My next novel, Matilda Windsor Is Coming Home, is about a brother and sister separated for fifty years against the backdrop of the longstay psychiatric hospital closures in the late 1980s/early 1990s. Although yet to undergo final edits, I can share a couple of snippets. In the first, Matty is exhausted, but cannot get to sleep in the hospital dormitory: |
She is still awake when the guests retire. Now she must contend not only with her own mental disarray but the snuffling and snoring that is the external manifestation of theirs.
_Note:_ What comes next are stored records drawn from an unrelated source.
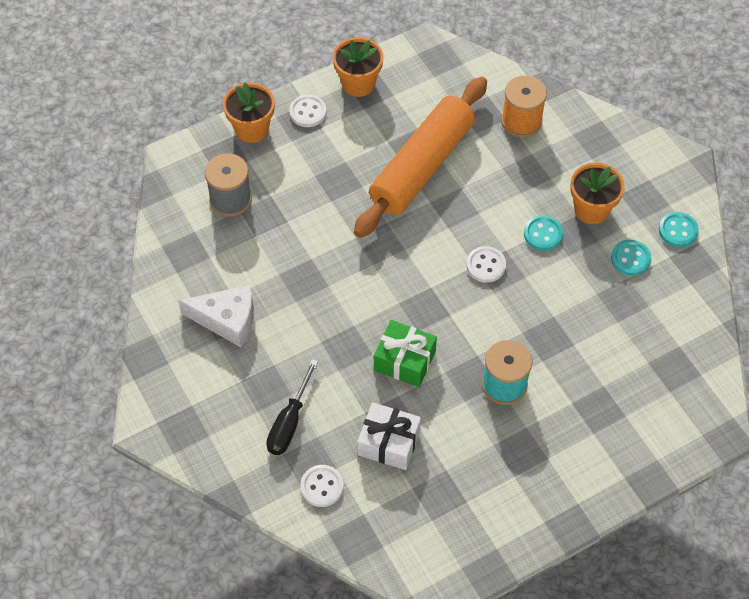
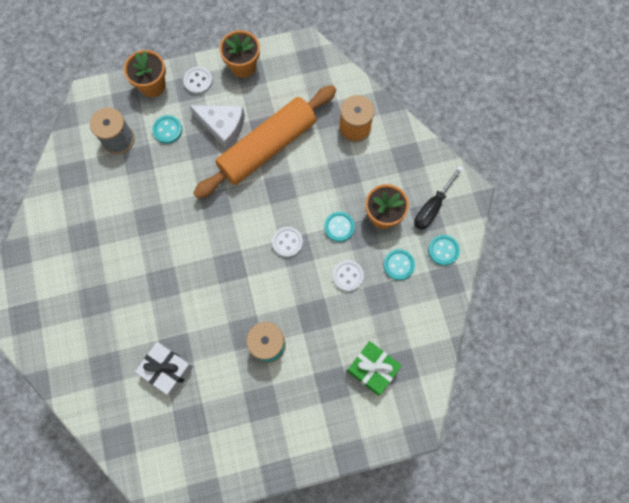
camera: 15 degrees right, 15 degrees up
(227, 320) = (84, 238): white cheese -> white cheese (223, 127)
(289, 175) = (167, 130): none -> turquoise button
(289, 422) = (101, 333): black screwdriver -> black screwdriver (432, 207)
(322, 486) = (107, 392): white button -> white button (348, 276)
(404, 361) = (201, 305): green gift -> green gift (372, 369)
Has she sufficient strength to smother them one by one with a pillow?
In this second extract, Henry, floored by a virus after being humiliated at work, is heading towards some hallucinatory experiences:
Some yob had put a match to the blue touch-paper and ignited a firework in his skull. It screeched, thumped, crashed from one side of his cranium to the other, generating heat enough to roast his carcass. When it finally burnt itself out, Henry had less than a second’s release before a different ruffian doused him with water and shoved him in a freezer, detaining him among shanks and hams and haunches until icicles hung from his nose and frost laced his pubic hair. Convulsions threatened to break his bones or, at the very least, a tooth. Then another brief respite before being thrown back on the bonfire. Some holiday!
Even his thoughts were dangerous. Half-formed ideas wrote themselves on scraps of tissue paper, Christmas cracker mottos of schoolboy puns sloppily translated from Chinese.
Click or tap on the image above to subscribe to my newsletter with the chance to win one of three copies of Matilda Windsor Is Coming Home plus get an e-book of prize-winning short stories to read right now.
Meanwhile, Charli’s flash fiction challenges get progressively weirder. How do I write a 99-word story about a long board? Even Matty was stumped initially; she thought of bed boards and sleeping like a board/log, but she couldn’t concentrate, being preoccupied with her abundant houseguests and the stresses of wartime restrictions: |
Matty will extend the hand of friendship to anyone, but the manners of her current guests leave much to be desired. There are even men among the party, and bass notes do drum on her ears. She should not judge, for they know no better, but the fellow who sat opposite at breakfast slurped his tea.
Alas, she must continue to suffer their company. She cannot withdraw her hospitality with the world in disarray. Fortunately she has parlour games and monologues to entertain them. Matty will select exceptionally long board games to spread cheer throughout her boarders’ extended stay.